Local LLM with text-generation-webui steps

Hello everyone I was trying to deploy a local llm with RASA PRO and finally I found the solution here is the details if anyone needs it:

I have installed text-generation-webui → link

Then:

  1. I started the server with ./start_linux.sh
  2. Loaded the model through “Model” tab
  3. In “Session” tab I selected openai, api, listen and pressed Apply flags

In rasa endpoints.yml:

nlg:
  type: rephrase
  rephrase_all: true
  llm:
    model: 'model_gemma_27b_it'
    model_name : 'model_gemma_27b_it'
    type: "openai"
    openai_api_key: "NULL"
    openai_api_base: http://127.0.0.1:5000/v1
    request_timeout: 800

If you have an error

AttributeError: module ‘openai’ has no attribute ‘error’

you have to install this:

  pip install openai==0.28.1
2 Likes

Hey what changes should I be making to my config for this to work! Also I dont have any access to open api key how can I bypass open api keys. Because it keeps popping up. Any help will be appreciated. Thanks

Try and use a huggingface model (Mixtral would be fine)

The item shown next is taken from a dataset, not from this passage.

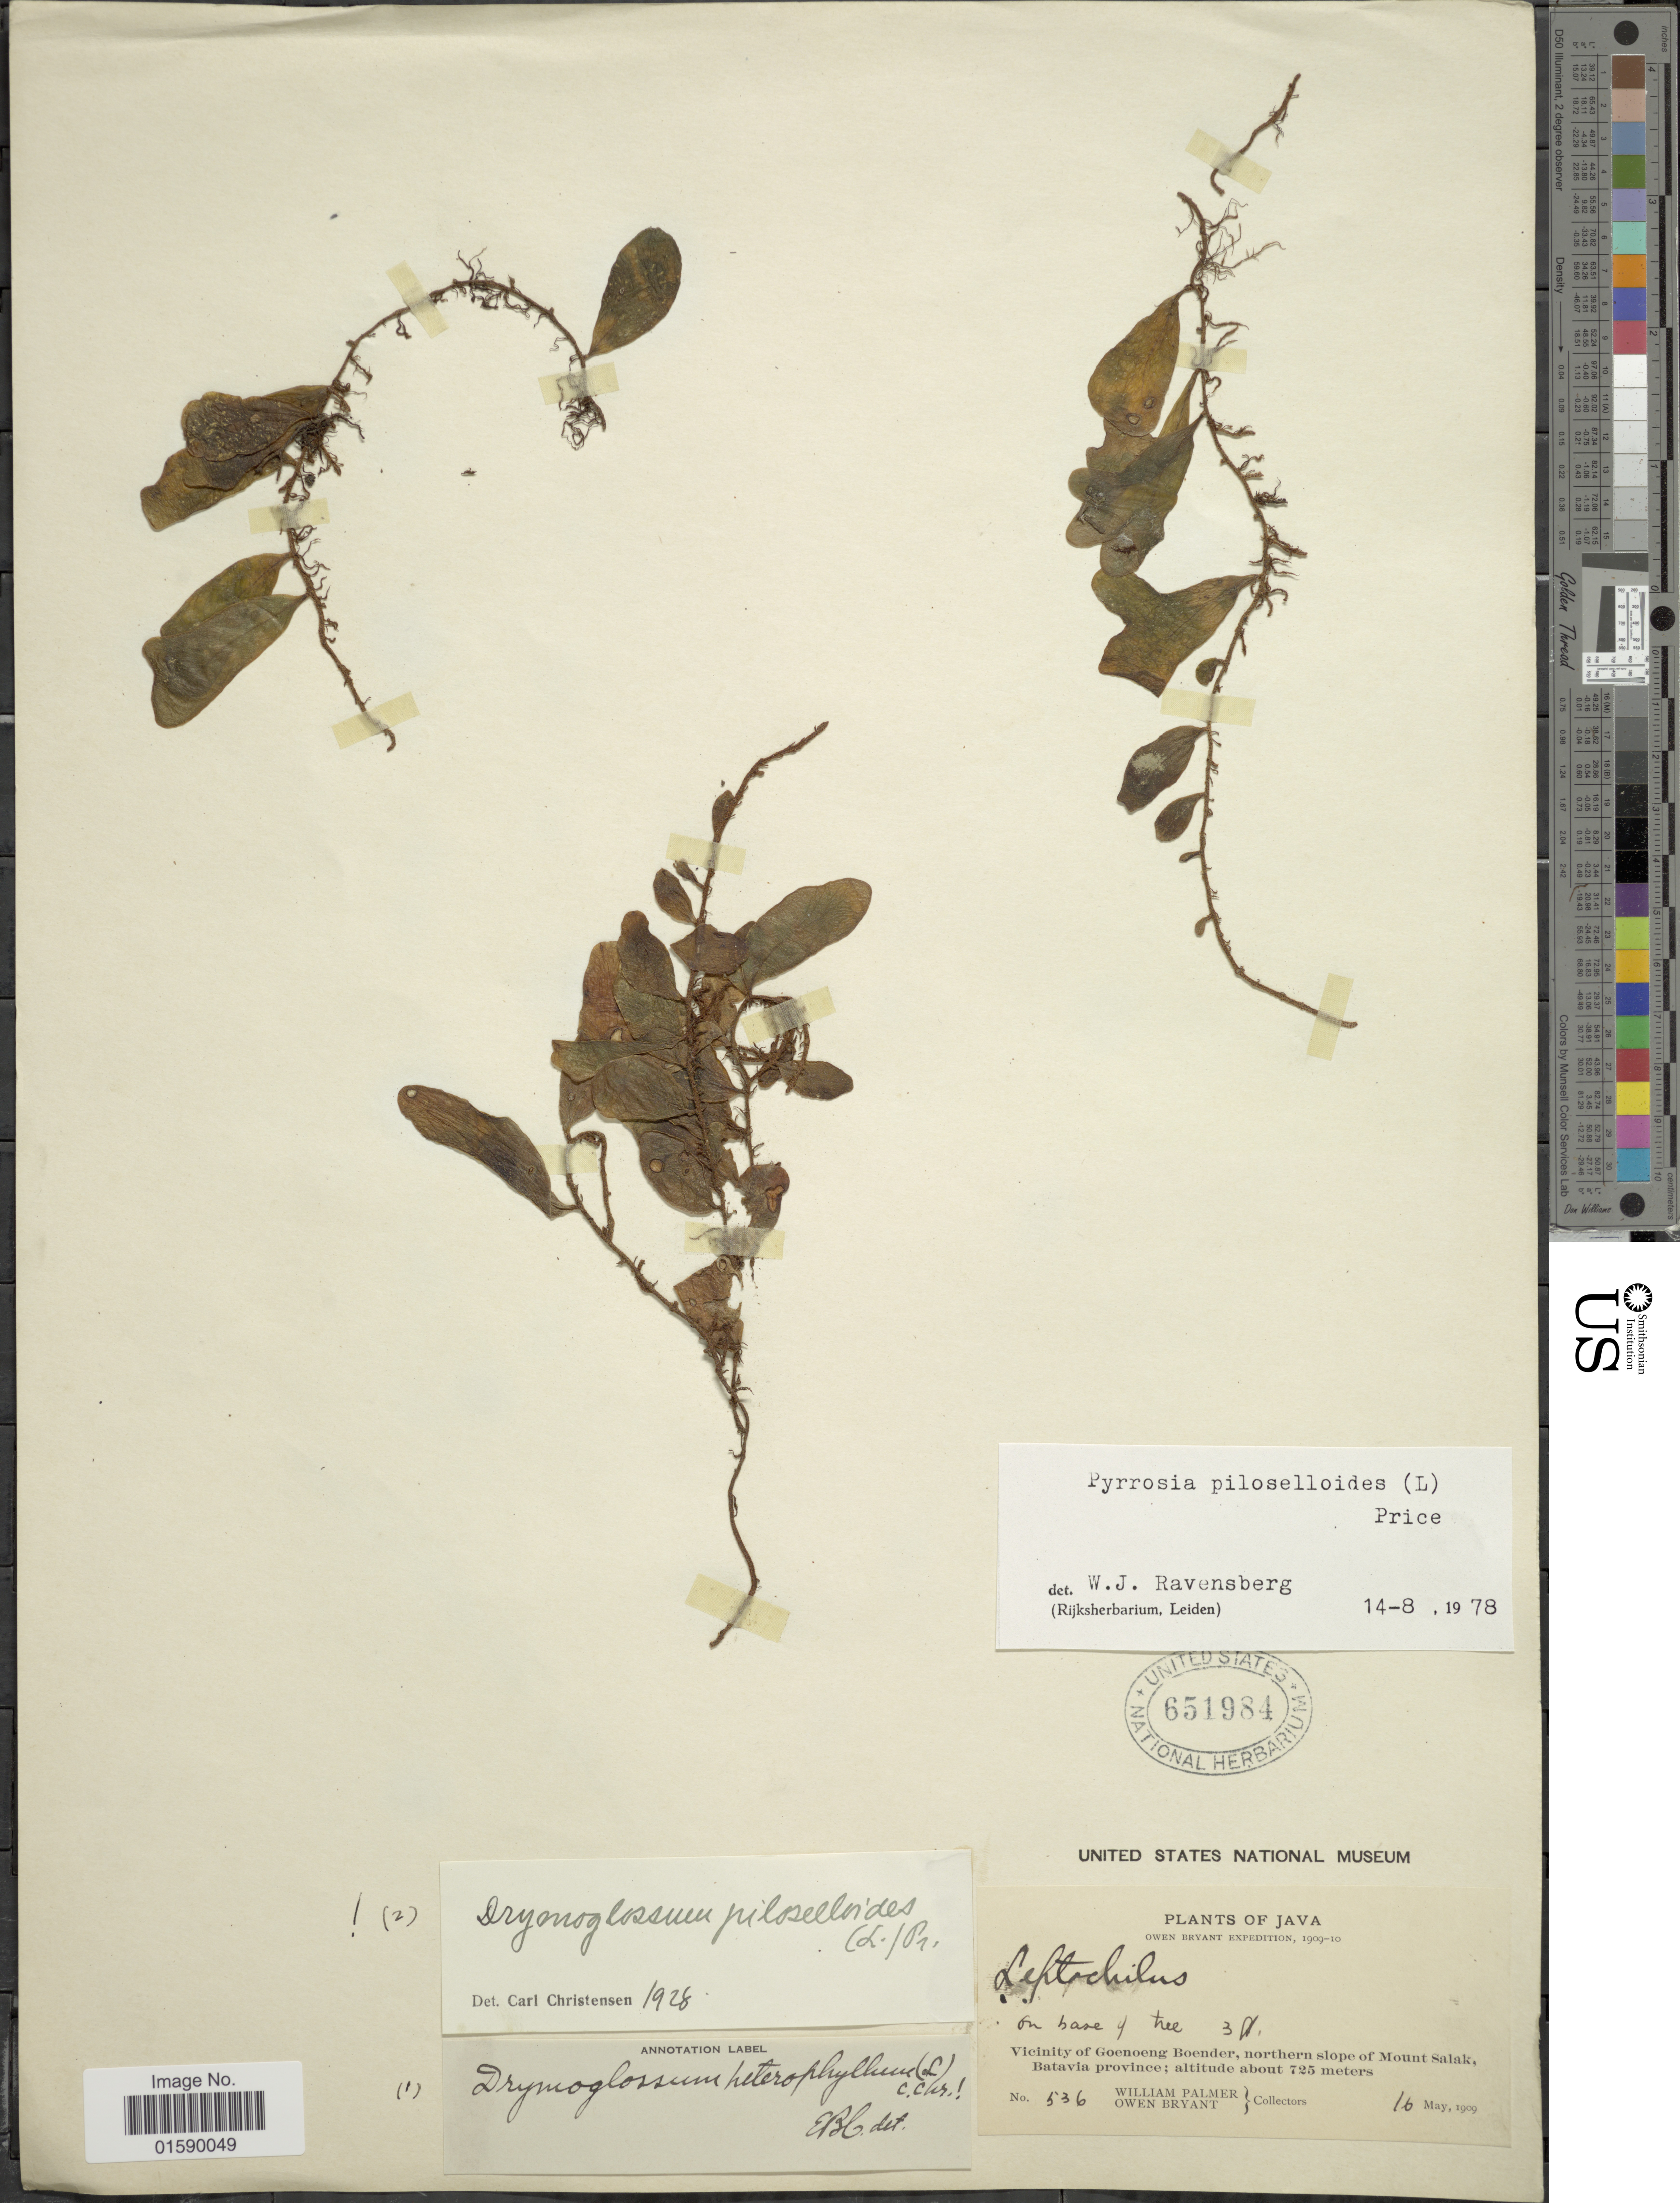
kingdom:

I want to use local models, I was trying ollama but it is taking a lot of time to generate a reply. Thus I am stuck.

That’s the only stopping point with HF Try and see if you can use vLLM

Hello, if the model takes too much time to generate I believe the problem is that your system is struggling to load the model. Maybe you should try to improve it by reducing the characters generated or other configuration variables.

More than taking time, it is predicting wrong flows! Is there any good demo that we can follow that uses local llms instead of open ai?